* _INSTRUCTIONS FOR THE TASK_
Copy out the data exactly, leaving the pictures behind.

* _AVAILABLE DATA_
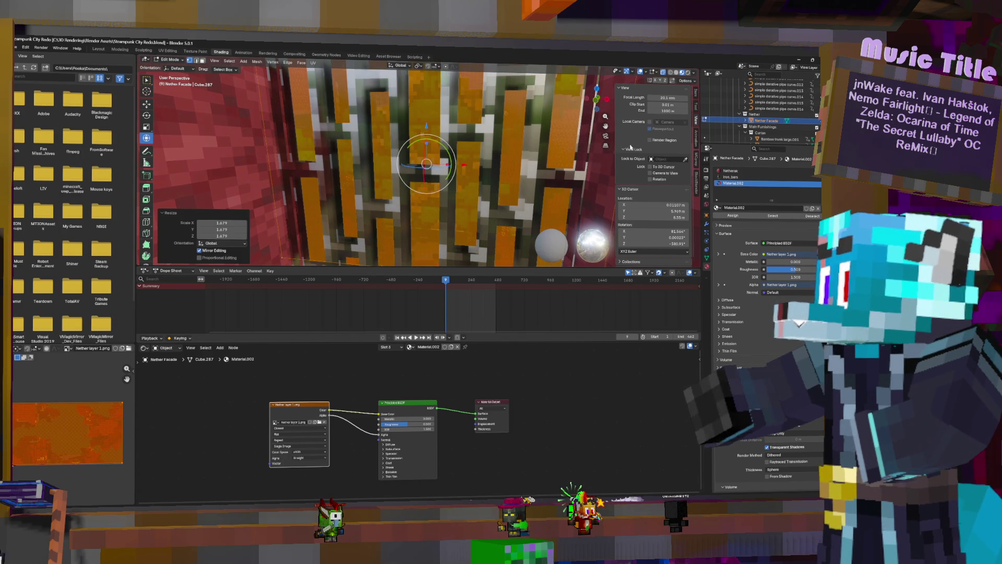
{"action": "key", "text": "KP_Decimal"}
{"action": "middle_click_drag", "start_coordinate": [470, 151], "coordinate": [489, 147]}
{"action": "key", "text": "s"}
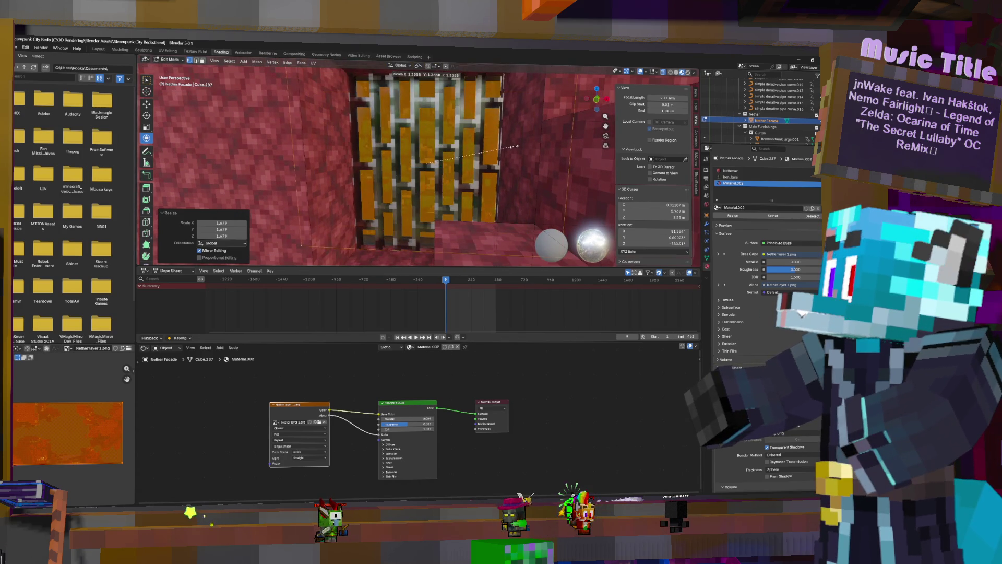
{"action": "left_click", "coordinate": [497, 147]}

* _WRITTEN ANSWER_
{"action": "key", "text": "KP_Decimal"}
{"action": "middle_click_drag", "start_coordinate": [470, 151], "coordinate": [489, 147]}
{"action": "key", "text": "s"}
{"action": "left_click", "coordinate": [497, 147]}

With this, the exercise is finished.